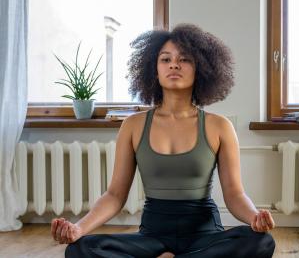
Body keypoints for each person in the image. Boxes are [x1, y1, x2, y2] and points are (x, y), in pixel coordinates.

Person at [51, 24, 276, 258]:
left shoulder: (219, 126)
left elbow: (234, 194)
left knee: (261, 242)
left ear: (201, 68)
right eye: (165, 59)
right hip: (151, 238)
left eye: (185, 60)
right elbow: (115, 195)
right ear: (153, 69)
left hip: (204, 237)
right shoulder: (133, 125)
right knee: (79, 249)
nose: (174, 65)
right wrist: (78, 228)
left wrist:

Task brief>
Each line from the one containing "right elbow: (115, 195)" through the last line of the material must be restated word for word, with no other text.

Result>
right elbow: (115, 195)
right ear: (153, 69)
left hip: (204, 237)
right shoulder: (133, 125)
right knee: (79, 249)
nose: (174, 65)
right wrist: (78, 228)
left wrist:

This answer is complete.